I still work full time and manage a long commute from West Kent to Central London to do a stressful job, on a daily basis. Unsurprisingly, that tires me out so when I get home I have just about enough energy to prepare an evening meal and then I need to sit down, I am often asleep on the sofa after 9pm even though I am a night owl by nature. I now need help with cleaning my house, doing my garden, my ironing and cleaning my car. Obviously I have to pay for this help.
My future is uncertain and I worry about random things such as how will I help with the grandchildren I don’t yet have! I file my ultimate prognosis in a little box in my head marked DO NOT GO THERE – denial maybe but I prefer to take things one day at a time.
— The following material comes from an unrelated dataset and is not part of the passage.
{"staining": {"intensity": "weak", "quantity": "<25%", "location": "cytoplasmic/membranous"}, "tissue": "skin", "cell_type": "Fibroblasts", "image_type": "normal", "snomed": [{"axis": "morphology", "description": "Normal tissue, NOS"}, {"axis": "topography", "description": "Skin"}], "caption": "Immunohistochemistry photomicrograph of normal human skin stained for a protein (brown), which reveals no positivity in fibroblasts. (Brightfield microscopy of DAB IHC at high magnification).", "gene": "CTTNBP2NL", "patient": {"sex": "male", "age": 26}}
That’s the bad news – but what have I learnt from this and are there any upsides? Well I started walking with a stick summer 2016, I can manage without it on flat surfaces but I am very worried about falling and injuring myself and making myself more incapacitated and a nuisance. Since using a stick I have found people in London are generally very kind and keen to help. I rarely stand on public transport as someone usually gets up and people often help me with bags/doors/other obstacles. My experience is that most people in London at work and ‘out and about’ are kind people and want to help. I now use Access to Work support to pay for taxis to help me cross from my London main line station to my workplace and back again, which helps me manage my fatigue. Work has been supportive of my disability and now I am involved with the Disability Employee Network which is an education in itself. I now have a blue badge with gives me free parking in certain places (Tunbridge Wells where I live for instance) and access to parking spaces everywhere.
I take medication to slow down the progression of my MS and that apparently costs £500 per month. It would be impossible for me to afford this but thanks to the NHS I can have the medication – I imagine this would be a different story in USA. My dedicated MS Nurse is very supportive and horribly overworked. This is the same with my Consultant Neurologist. I have also had free physiotherapy, free disability aids in my house via Neuro OT and many free MRI scans – all of which I am grateful for. We should never forget what a privilege free health care is.
Finally I have support from family, friends, colleagues and my partner which I could not survive without.